→ EXERCISE DIRECTIONS:
Reproduce the whole passage on Brown's football team word for word.

→ PASSAGE:
☆ ☆ ☆ ☆ ☆ ☆ ☆
Moving back into the Ivy League’s high-rent district will take all of coach Phil Estes’s ingenuity. Last May, Brown lost sixteen of twenty-two starters and twenty-eight lettermen from the 2002 squad. “Losing that many starters puts a big dagger in the success of a team,” admits Estes, now in his sixth year as head coach. “But we’re not in a panic mode. I really believe we recruited well the last couple of years. We’re talented in certain areas, and we’re young in other areas. The question will be, are these players ready to step up and make the big plays at the big times?”

Everywhere Estes looks he sees a potential problem. Brown’s injury-riddled running backs rushed for just seven touchdowns last year, and five of those were scored by Joe Rackley, one of the May graduates. Record-breaking receiver Chas Gessner ’03 took his 114 catches and team-high eleven touchdowns to the New England Patriots. The offensive line was scheduled to return two starters, guard Will Burroughs ’05 and tackle Lawrence Rubida ’04, but a knee injury has knocked Rubida out for the year. The defense’s top three tacklers have passed through the Van Wickle Gates; the defensive line returns just two starters, and two-thirds of the secondary is likely to be made up of sophomores—although one of them, Jason Ching, has been a two-time Ivy Rookie of the Week. Placekicker Paul Christian ’06 made just one of six field-goal attempts last year and twenty-two of twenty-five extra-point attempts. Still, Estes insists that “he’s going to develop into the best placekicker in the league.”

Estes identifies his offensive line as “the biggest concern”: “We lost a lot of kids and a lot of depth. It will be a big burden on [offensive line coach] Frank Sheehan to find five starters ready for that first game [September 20 at Albany]. A lot of young kids will have to mature quickly before you can put a label on us that we’re a running team or a passing team.”
☆ ☆ ☆ ☆ ☆ ☆ ☆
(Extracted data entries)
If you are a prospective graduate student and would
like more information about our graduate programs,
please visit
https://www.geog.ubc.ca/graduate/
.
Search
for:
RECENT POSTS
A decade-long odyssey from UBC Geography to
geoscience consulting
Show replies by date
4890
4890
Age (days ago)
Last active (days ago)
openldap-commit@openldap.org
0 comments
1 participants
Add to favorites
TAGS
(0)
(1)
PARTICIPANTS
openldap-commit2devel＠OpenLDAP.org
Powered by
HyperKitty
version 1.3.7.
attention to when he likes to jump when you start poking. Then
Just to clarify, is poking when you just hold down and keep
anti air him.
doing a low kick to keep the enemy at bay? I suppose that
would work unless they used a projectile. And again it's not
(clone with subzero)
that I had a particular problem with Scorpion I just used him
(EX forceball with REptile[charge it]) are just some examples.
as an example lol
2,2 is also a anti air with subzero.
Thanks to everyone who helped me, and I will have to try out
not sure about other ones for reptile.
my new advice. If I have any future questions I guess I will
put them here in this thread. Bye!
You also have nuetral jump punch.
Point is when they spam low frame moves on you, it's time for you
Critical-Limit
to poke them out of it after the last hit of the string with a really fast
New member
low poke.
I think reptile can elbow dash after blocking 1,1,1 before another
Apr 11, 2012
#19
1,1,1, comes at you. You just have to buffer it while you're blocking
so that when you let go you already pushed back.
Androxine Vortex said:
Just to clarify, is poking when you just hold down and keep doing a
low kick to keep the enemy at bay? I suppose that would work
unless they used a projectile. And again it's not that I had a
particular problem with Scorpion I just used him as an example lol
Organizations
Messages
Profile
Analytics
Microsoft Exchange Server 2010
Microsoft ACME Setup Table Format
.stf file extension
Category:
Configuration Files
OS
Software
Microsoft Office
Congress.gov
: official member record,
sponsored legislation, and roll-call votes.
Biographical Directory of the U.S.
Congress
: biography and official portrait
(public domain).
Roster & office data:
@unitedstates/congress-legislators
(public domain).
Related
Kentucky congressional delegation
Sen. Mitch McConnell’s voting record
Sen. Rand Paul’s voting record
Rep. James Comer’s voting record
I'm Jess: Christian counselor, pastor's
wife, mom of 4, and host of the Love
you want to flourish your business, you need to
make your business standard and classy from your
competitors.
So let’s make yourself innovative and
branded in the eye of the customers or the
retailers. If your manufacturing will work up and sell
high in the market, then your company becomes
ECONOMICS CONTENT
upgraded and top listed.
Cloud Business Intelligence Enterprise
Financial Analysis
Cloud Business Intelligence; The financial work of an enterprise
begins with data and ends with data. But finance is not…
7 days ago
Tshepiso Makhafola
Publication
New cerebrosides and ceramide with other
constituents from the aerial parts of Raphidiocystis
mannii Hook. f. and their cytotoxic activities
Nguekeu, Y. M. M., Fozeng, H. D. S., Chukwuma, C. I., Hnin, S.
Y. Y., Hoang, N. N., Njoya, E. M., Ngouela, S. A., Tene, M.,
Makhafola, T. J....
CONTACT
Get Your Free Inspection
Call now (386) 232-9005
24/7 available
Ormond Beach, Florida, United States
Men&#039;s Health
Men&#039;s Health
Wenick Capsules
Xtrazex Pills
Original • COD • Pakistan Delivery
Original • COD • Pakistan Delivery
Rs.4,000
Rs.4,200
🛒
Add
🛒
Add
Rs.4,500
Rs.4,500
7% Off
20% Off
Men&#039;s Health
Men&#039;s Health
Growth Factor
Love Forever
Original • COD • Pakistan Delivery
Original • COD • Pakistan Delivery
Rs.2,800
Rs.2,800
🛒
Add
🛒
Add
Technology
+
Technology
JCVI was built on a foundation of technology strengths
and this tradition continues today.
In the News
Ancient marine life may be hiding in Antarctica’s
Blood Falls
☆ ☆ ☆ ☆ ☆ ☆ ☆
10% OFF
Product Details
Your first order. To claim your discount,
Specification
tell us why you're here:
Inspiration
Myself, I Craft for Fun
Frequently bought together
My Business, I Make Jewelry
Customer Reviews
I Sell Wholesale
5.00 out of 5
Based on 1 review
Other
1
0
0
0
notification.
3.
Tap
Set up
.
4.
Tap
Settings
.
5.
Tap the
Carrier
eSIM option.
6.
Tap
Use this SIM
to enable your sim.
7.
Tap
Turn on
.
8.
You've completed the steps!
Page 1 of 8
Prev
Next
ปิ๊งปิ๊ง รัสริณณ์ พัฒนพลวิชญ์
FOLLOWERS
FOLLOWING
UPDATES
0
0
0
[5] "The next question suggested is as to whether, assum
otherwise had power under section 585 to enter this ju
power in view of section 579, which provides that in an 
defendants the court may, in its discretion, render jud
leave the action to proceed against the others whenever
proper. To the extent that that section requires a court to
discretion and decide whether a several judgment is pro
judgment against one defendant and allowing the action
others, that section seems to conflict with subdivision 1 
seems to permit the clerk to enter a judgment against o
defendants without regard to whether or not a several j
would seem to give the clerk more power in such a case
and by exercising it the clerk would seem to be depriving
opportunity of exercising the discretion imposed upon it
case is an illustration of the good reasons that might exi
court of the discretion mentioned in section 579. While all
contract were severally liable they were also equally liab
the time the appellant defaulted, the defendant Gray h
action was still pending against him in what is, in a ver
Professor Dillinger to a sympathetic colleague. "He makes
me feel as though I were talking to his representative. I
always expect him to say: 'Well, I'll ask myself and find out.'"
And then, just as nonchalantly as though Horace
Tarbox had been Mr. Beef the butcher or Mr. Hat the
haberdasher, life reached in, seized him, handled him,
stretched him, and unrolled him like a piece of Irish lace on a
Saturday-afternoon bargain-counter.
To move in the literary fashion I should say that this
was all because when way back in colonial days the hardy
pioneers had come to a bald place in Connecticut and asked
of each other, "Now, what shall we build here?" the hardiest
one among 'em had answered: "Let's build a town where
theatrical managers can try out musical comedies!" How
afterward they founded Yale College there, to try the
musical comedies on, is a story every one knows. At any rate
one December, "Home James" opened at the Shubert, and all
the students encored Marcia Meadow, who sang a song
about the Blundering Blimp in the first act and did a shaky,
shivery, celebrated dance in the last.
☆ ☆ ☆ ☆ ☆ ☆ ☆
→ RESPONSE AREA:
Moving back into the Ivy League’s high-rent district will take all of coach Phil Estes’s ingenuity. Last May, Brown lost sixteen of twenty-two starters and twenty-eight lettermen from the 2002 squad. “Losing that many starters puts a big dagger in the success of a team,” admits Estes, now in his sixth year as head coach. “But we’re not in a panic mode. I really believe we recruited well the last couple of years. We’re talented in certain areas, and we’re young in other areas. The question will be, are these players ready to step up and make the big plays at the big times?”

Everywhere Estes looks he sees a potential problem. Brown’s injury-riddled running backs rushed for just seven touchdowns last year, and five of those were scored by Joe Rackley, one of the May graduates. Record-breaking receiver Chas Gessner ’03 took his 114 catches and team-high eleven touchdowns to the New England Patriots. The offensive line was scheduled to return two starters, guard Will Burroughs ’05 and tackle Lawrence Rubida ’04, but a knee injury has knocked Rubida out for the year. The defense’s top three tacklers have passed through the Van Wickle Gates; the defensive line returns just two starters, and two-thirds of the secondary is likely to be made up of sophomores—although one of them, Jason Ching, has been a two-time Ivy Rookie of the Week. Placekicker Paul Christian ’06 made just one of six field-goal attempts last year and twenty-two of twenty-five extra-point attempts. Still, Estes insists that “he’s going to develop into the best placekicker in the league.”

Estes identifies his offensive line as “the biggest concern”: “We lost a lot of kids and a lot of depth. It will be a big burden on [offensive line coach] Frank Sheehan to find five starters ready for that first game [September 20 at Albany]. A lot of young kids will have to mature quickly before you can put a label on us that we’re a running team or a passing team.”